O contato com a realidade brasileira alterou profundamente a arte de Lechowski. Os elementos simbólicos ainda presentes nos trabalhos do final dos anos 1920, juntamente com as primeiras paisagens produzidas em viagem pelo sul do país, entre 1926 e 1927, marcam a fase de ruptura e transição. Já nos anos 1930, vivendo no litoral de São Paulo e do Rio de Janeiro, a autonomia criativa se revela nas deslumbrantes paisagens marinhas, urbanas e rurais, repletas de sensações atmosféricas, reestruturadas num desenho vigoroso e no uso inusitado da cor. A dramaticidade plástica resulta, em algumas obras, da combinação de técnicas e materiais diferentes – aquarela, têmpera, carvão, encáustica, às vezes até o verniz –, ou da sobreposição de finas e sucessivas camadas de aquarela, com as quais o artista conseguiu obter a luminosidade e as texturas que são prerrogativas da pintura a óleo. Em alguns casos, a representação sintética e eficaz deixa a finalização do trabalho apenas sugerida.
Lechowski produziu numerosa e expressiva coleção de pinturas, grande parte dispersa pelos lugares por onde andou, outra parte concentrada na coleção familiar. Fiel aos ideais propostos para a Casa Internacional do Artista, evitou vender suas obras, preferindo presentear amigos ou ofertando como forma de pagamento pela hospitalidade que recebia. Por esta e outras razões é que, após sua morte, a família preservou os valores e as características do projeto original, evitando também a comercialização das obras no circuito convencional do mercado de arte.
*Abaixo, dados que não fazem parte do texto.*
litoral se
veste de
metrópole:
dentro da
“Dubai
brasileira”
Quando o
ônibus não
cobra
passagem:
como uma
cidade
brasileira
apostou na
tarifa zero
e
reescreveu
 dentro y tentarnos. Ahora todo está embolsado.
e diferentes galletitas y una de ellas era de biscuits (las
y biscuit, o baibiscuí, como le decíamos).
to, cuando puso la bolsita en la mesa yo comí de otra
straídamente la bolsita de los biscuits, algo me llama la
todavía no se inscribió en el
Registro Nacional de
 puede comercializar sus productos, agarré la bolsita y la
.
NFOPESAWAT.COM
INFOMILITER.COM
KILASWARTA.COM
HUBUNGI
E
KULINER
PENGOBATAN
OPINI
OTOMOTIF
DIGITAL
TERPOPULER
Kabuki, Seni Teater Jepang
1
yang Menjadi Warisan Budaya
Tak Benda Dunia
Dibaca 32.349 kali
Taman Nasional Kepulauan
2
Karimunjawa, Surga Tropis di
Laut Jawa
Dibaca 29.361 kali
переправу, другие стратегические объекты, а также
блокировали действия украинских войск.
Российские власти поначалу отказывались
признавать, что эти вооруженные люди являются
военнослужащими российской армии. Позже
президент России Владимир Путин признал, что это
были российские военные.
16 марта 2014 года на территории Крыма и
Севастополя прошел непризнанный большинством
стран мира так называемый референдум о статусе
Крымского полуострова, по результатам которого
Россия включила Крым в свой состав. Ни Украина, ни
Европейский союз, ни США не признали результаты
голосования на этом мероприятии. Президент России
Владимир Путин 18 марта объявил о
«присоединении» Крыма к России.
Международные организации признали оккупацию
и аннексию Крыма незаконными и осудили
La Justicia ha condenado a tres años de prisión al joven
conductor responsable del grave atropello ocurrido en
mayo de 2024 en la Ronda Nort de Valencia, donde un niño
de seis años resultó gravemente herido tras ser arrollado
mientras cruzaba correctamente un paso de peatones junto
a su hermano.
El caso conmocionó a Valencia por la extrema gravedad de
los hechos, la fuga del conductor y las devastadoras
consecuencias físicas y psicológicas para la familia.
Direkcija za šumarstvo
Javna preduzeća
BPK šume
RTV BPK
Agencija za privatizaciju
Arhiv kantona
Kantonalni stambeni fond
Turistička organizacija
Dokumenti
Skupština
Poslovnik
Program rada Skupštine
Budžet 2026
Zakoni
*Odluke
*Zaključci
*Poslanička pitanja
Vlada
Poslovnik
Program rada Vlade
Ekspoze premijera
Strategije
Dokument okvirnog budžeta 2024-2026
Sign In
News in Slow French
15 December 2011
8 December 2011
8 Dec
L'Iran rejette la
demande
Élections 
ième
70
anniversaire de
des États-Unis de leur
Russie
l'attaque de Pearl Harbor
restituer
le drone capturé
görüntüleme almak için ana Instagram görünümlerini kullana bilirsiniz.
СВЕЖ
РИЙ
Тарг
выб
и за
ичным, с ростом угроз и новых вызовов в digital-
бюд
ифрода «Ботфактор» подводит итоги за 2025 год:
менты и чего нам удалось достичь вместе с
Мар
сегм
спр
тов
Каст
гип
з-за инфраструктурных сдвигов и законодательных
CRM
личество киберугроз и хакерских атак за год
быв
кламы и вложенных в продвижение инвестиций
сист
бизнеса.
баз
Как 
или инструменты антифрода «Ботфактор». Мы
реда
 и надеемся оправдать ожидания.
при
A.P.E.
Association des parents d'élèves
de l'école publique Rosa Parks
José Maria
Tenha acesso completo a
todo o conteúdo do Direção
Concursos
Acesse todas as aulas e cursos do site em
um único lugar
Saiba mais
Daí o especial significado desta exposição, restrita a espaços eminentemente culturais, e que agora – graças ao apoio do Ministério das Relações Exteriores do Brasil -, resgatando a original vocação itinerante dessas obras, revela, em primeira mão para o continente europeu, de onde emergiu, uma amostra do surpreendente trabalho artístico desenvolvido por Bruno Lechowski no Brasil.